For her part, Bigelow — who won best picture and best director Oscars two years ago for “The Hurt Locker,” about a bomb technician in Iraq — “Zero Dark Thirty” provided her an opportunity to engage in the kind of visceral, immersive, action-driven filmmaking she’s spent a career refining, often within the context of mostly male subcultures. The facts that Boal amassed regarding the bin Laden mission, she said, created “longitudinal and latitudinal guidelines” that she was “thrilled” to work with.
“You’re working within these parameters that are kind of freeing and exciting,” she said, “because you're trying to bring something to life to the best of your ability and make it live and breathe and feel credible.”
Much like “The Hurt Locker,” “Zero Dark Thirty” puts viewers right into the action, in this case a dizzying needle-in-a-haystack search for the courier who led the CIA to bin Laden, and later the SEAL raid, which is reenacted in virtually real time.
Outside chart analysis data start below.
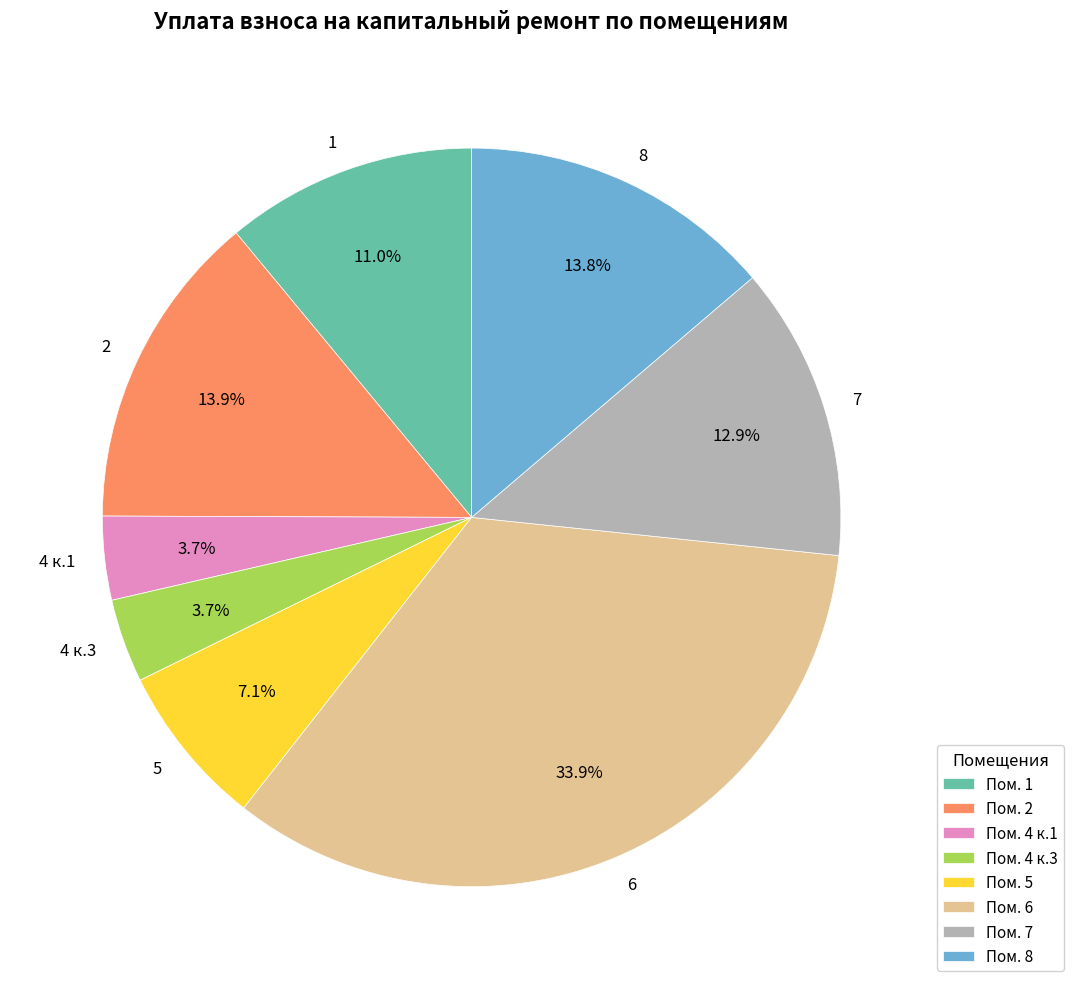

Approximately how many times larger is the value at 7 compared to 2?

0.9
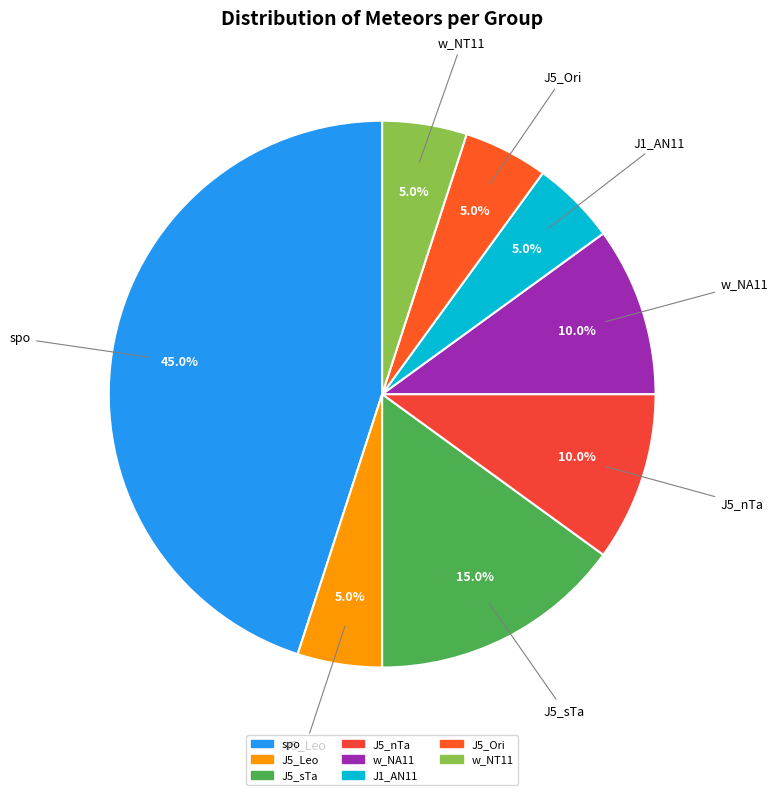

How many segments does this pie chart have?

8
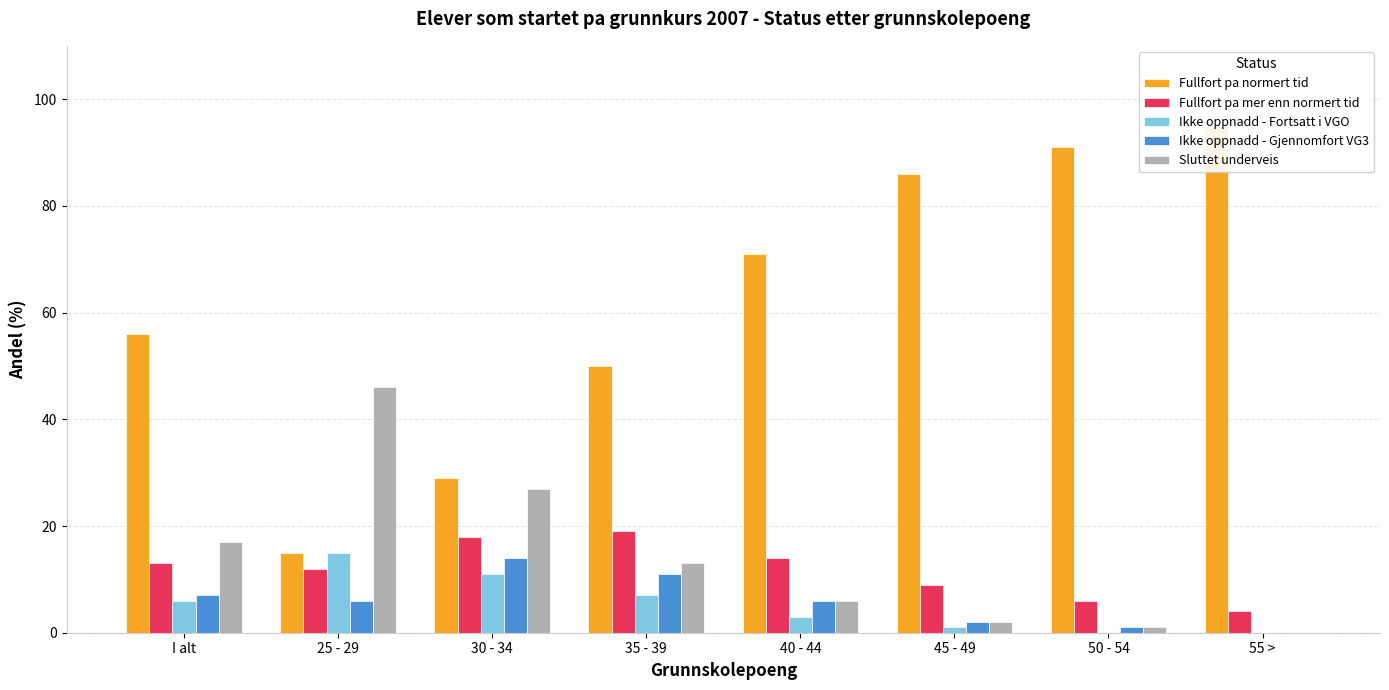

At which category does the chart reach its peak across all series?

55 >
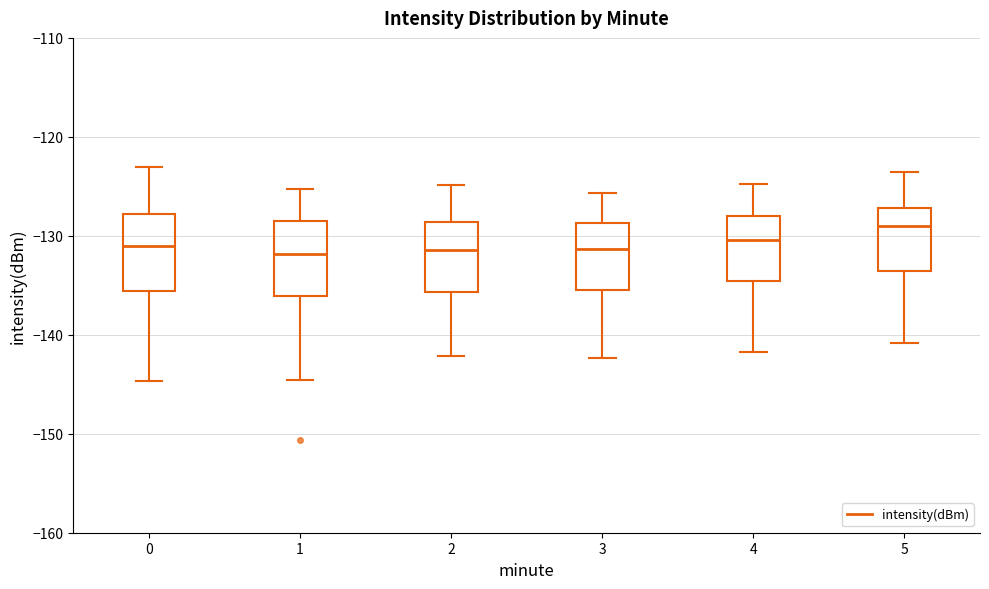

Reading left to right, transcribe this box plot: for each box, give where its median line is, the range the box spans, and where its two whiskers end, as read against the y-axis. The values are not printed on the chart, so give them approximately, as read against the axis.

0: median -131, box -136 to -128, whiskers -145 to -123
1: median -132, box -136 to -129, whiskers -145 to -125
2: median -131, box -136 to -129, whiskers -142 to -125
3: median -131, box -135 to -129, whiskers -142 to -126
4: median -130, box -135 to -128, whiskers -142 to -125
5: median -129, box -134 to -127, whiskers -141 to -124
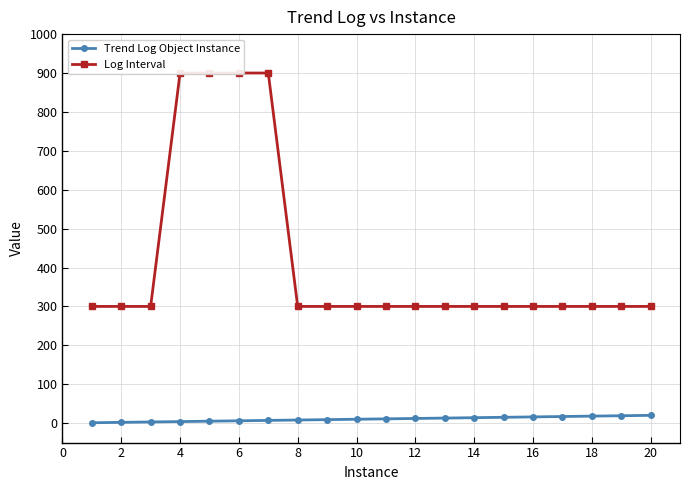

Between 4 and 0, which is larger?

4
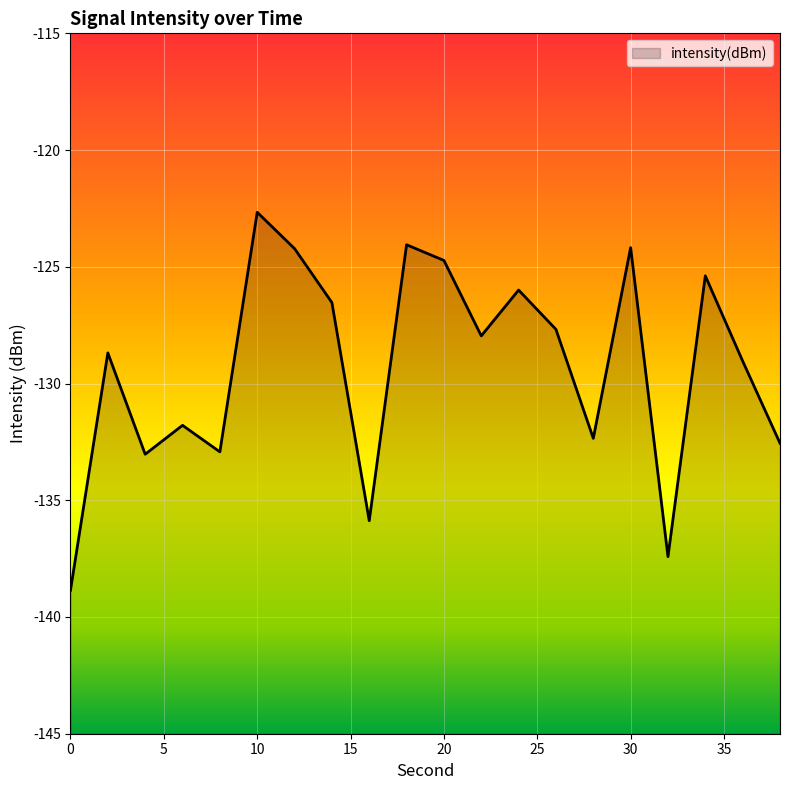

Reading right to left, extract all data points from this chart.

-132.6	-129.0	-125.4	-137.4	-124.2	-132.3	-127.7	-126.0	-128.0	-124.7	-124.1	-135.9	-126.5	-124.2	-122.7	-132.9	-131.8	-133.0	-128.7	-138.9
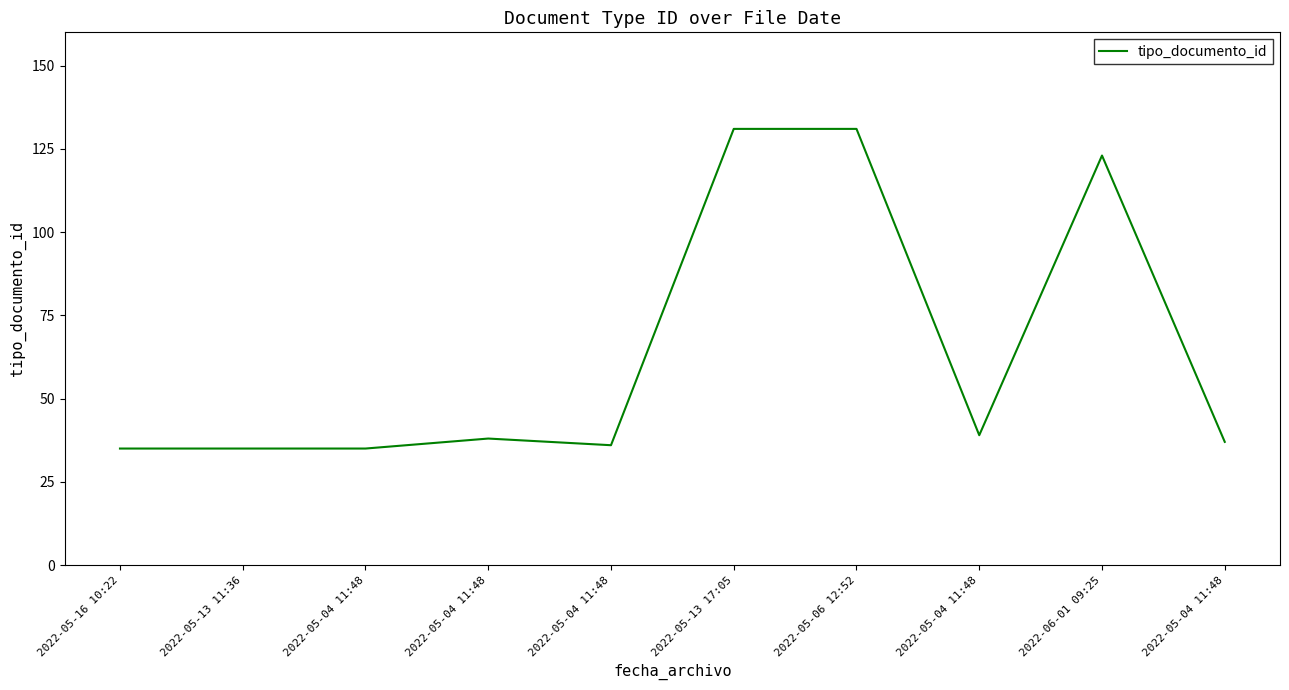

At which category does the chart reach its peak across all series?

2022-05-13 17:05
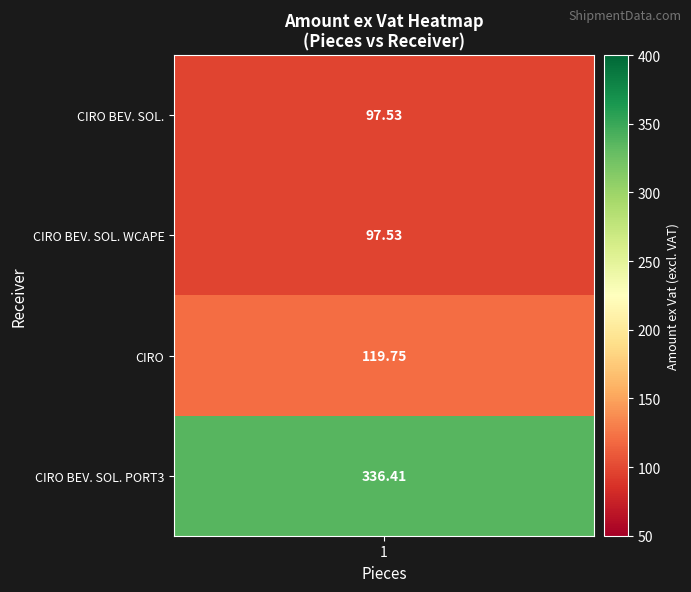

Which series has the largest total across all categories?

CIRO BEVERAGE SOLUTIONS PORT3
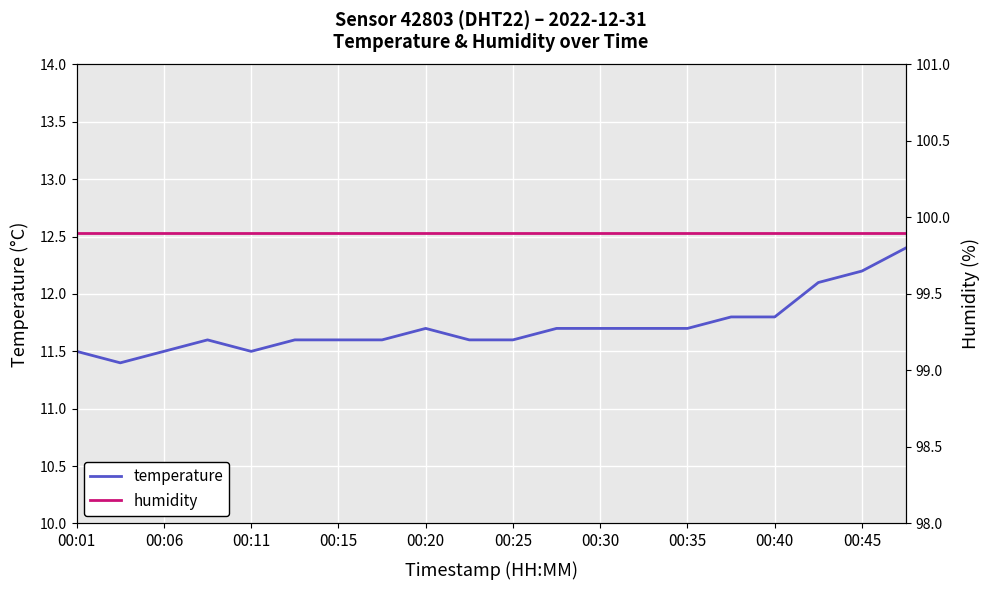

What is the value of the humidity point at the 19th from the left?

99.9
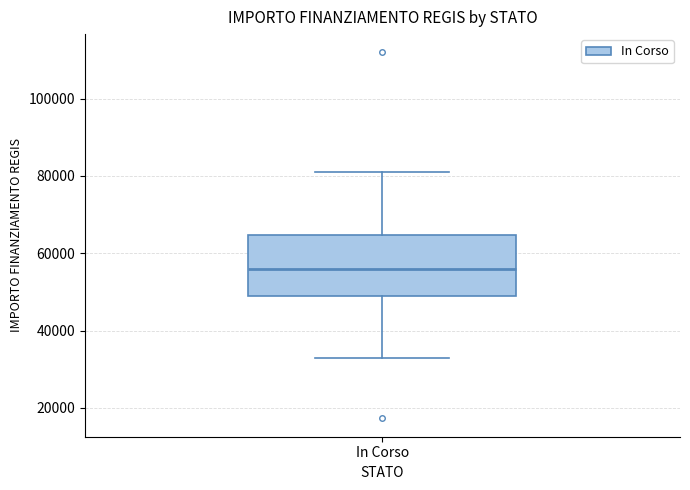

Transcribe this box plot: give where the median line is, the range the box spans, and where the two whiskers end, as read against the y-axis. The values are not printed on the chart, so give them approximately, as read against the axis.

median 56000, box 50000 to 64000, whiskers 32000 to 80000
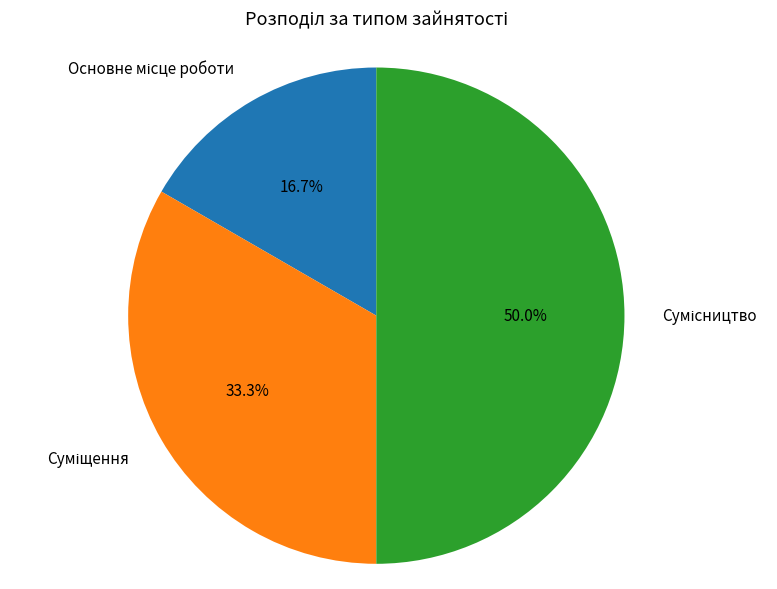

To the nearest percent, what portion does Суміщення represent?

33%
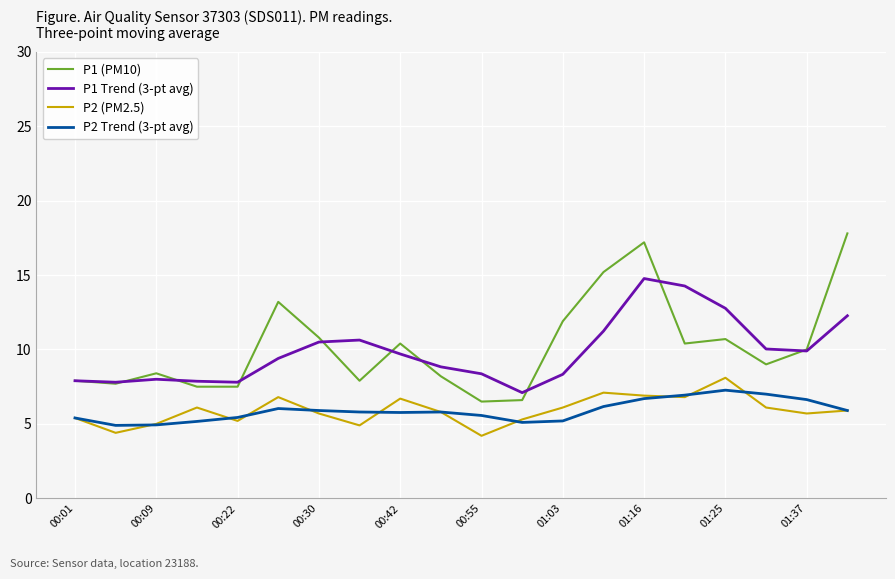

What are all the series names shown in the legend?

P1 (PM10), P1 Trend (3-pt avg), P2 (PM2.5), P2 Trend (3-pt avg)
But rather than engaging in we-got-him triumphalism, Bigelow allows for ambiguity, with conflicting emotions playing out on the faces of Chastain and co-star Jason Clarke, who plays an agency interrogator.
The torture scenes, while ugly and graphic, aren’t presented in neat, ends-justify-means terms. It’s the day-to-day tradecraft that’s shown to be more important in the intelligence hunt, as CIA operatives use deception, misdirection and resources to pursue and woo their leads. (Perhaps the most crucial piece of information leading Chastain’s character to bin Laden is a name that a colleague finds buried in old files; a crucial telephone number is obtained by buying a Lamborghini for a source.) If “Zero Dark Thirty” justifies anything, it’s not torture but data mining, which might be sexy enough for “Moneyball” but not for “Hardball.”
If “Zero Dark Thirty” makes an editorial statement, Boal and Bigelow say, it’s in an operative’s line about “the big breaks and the little people who make them happen.” In many ways, they’re paying tribute to the kind of career officials and government bureaucrats that are so often ridiculed and scorned outside Washington. Like “Lincoln,” “Zero Dark Thirty” celebrates process, professionalism and continuity of government that transcends partisan bickering and policy changes.